The Fifth Element

National Review, June 16, 1997 by John Simon

Luc Besson's The Fifth Element cost a hundred million bucks, three-quarters footed by Gaumont, the rest by Sony, making it Europe's most expensive film. It is a cinematic comic strip about the twenty-third century, when a dread prophecy from 1914 by unsightly but benevolent extraterrestrials comes true. They warned that the four classical elements must combine with the fifth, love, to defeat evil invaders who look like two-footed pig-dogs, heavily armed, but shooting remarkably poorly. There is also a villainous earthling, Zorg, played ludicrously by Gary Oldman, and an extramundane, genetically engineered redeemer, Leeloo, who arrives on Earth naked but is promptly bedizened in a few suggestive white bandages (bondage?), and who has orange hair with blond roots --punk chic.

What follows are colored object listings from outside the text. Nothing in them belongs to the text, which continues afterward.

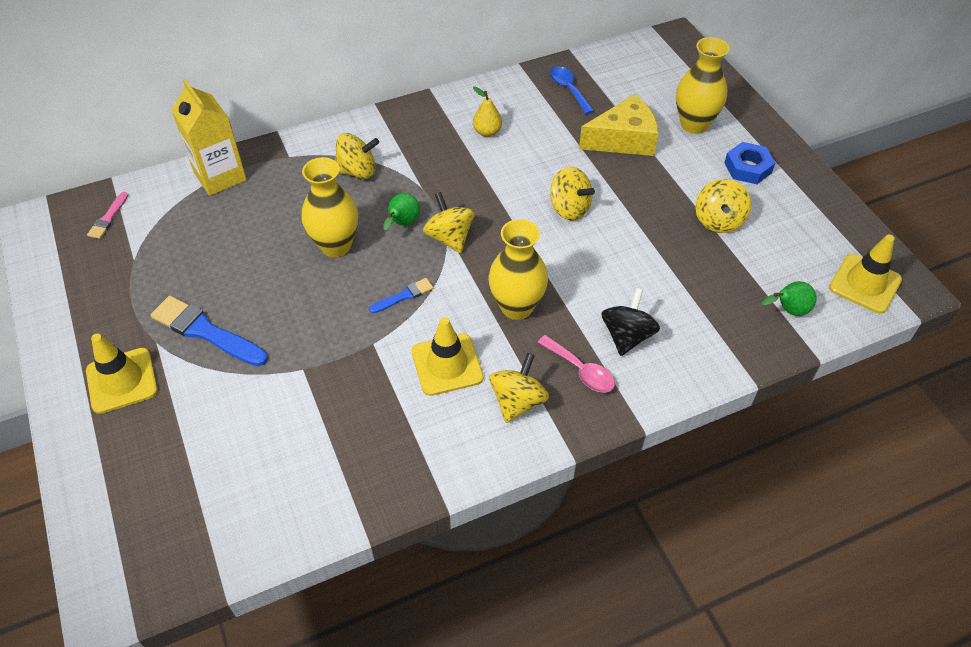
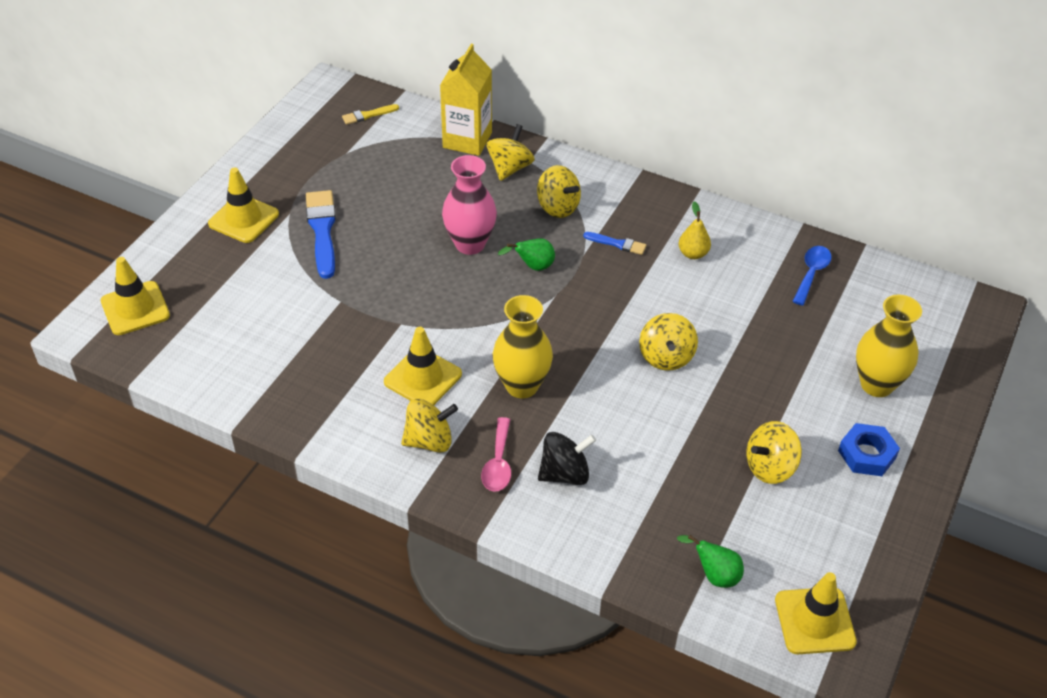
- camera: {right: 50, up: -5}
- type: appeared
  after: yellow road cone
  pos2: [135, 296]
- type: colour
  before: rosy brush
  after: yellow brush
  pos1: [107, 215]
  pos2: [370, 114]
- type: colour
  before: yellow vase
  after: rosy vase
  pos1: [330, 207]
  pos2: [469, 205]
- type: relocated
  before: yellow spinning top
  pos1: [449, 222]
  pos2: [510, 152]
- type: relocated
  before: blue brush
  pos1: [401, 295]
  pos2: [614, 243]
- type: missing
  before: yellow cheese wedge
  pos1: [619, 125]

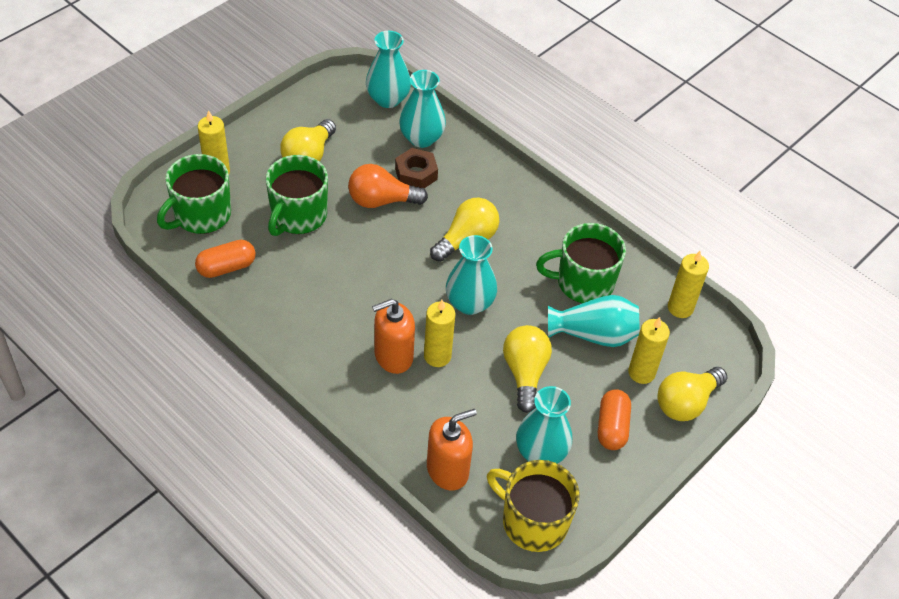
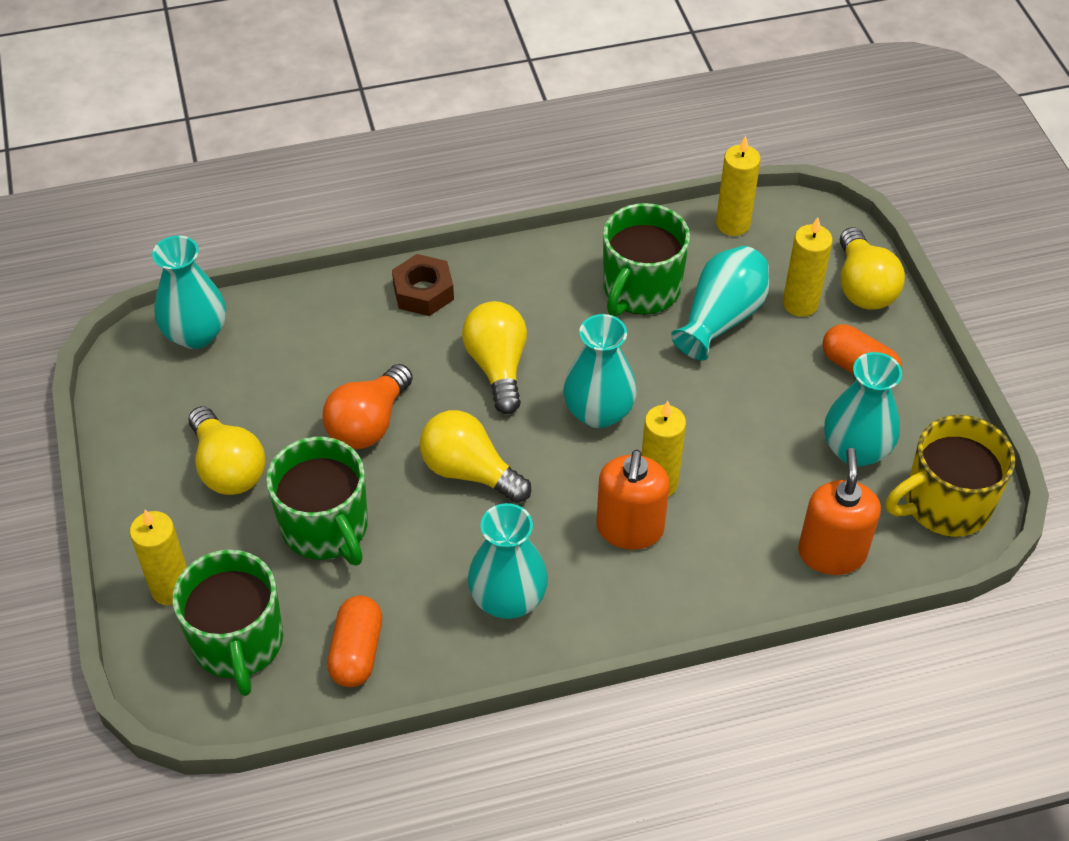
- camera: {right: -55, up: 0}
- type: relocated
  before: brown nut
  pos1: [416, 168]
  pos2: [423, 285]
- type: relocated
  before: yellow light bulb
  pos1: [527, 369]
  pos2: [475, 456]
- type: relocated
  before: aqua vase
  pos1: [422, 109]
  pos2: [508, 561]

Everyone chases after a box containing four stones that, for some reason, are the four elements. Earth's champion is Korben Dallas (Bruce Willis), a New York cabbie in whose flying taxi Leeloo happens to alight. The two are to retrieve the box at a surreal resort hotel where a freakish female singer . . . but why bother? The script (by Besson and Robert Mark Kamen) makes no more sense than the motley cast of mostly weirdos and creeps. However, this is not about sense, but about a) futuristic gizmos, b) computer effects, c) outlandish costumes by the high priest of outlandishness, Jean-Paul Gaultier, and d) Bruce Willis and the model Milla Jovovich (Leeloo) carrying on. Chastely, though, so as not to exclude the kiddies, at whom this staggering expenditure is chiefly and stultifyingly aimed.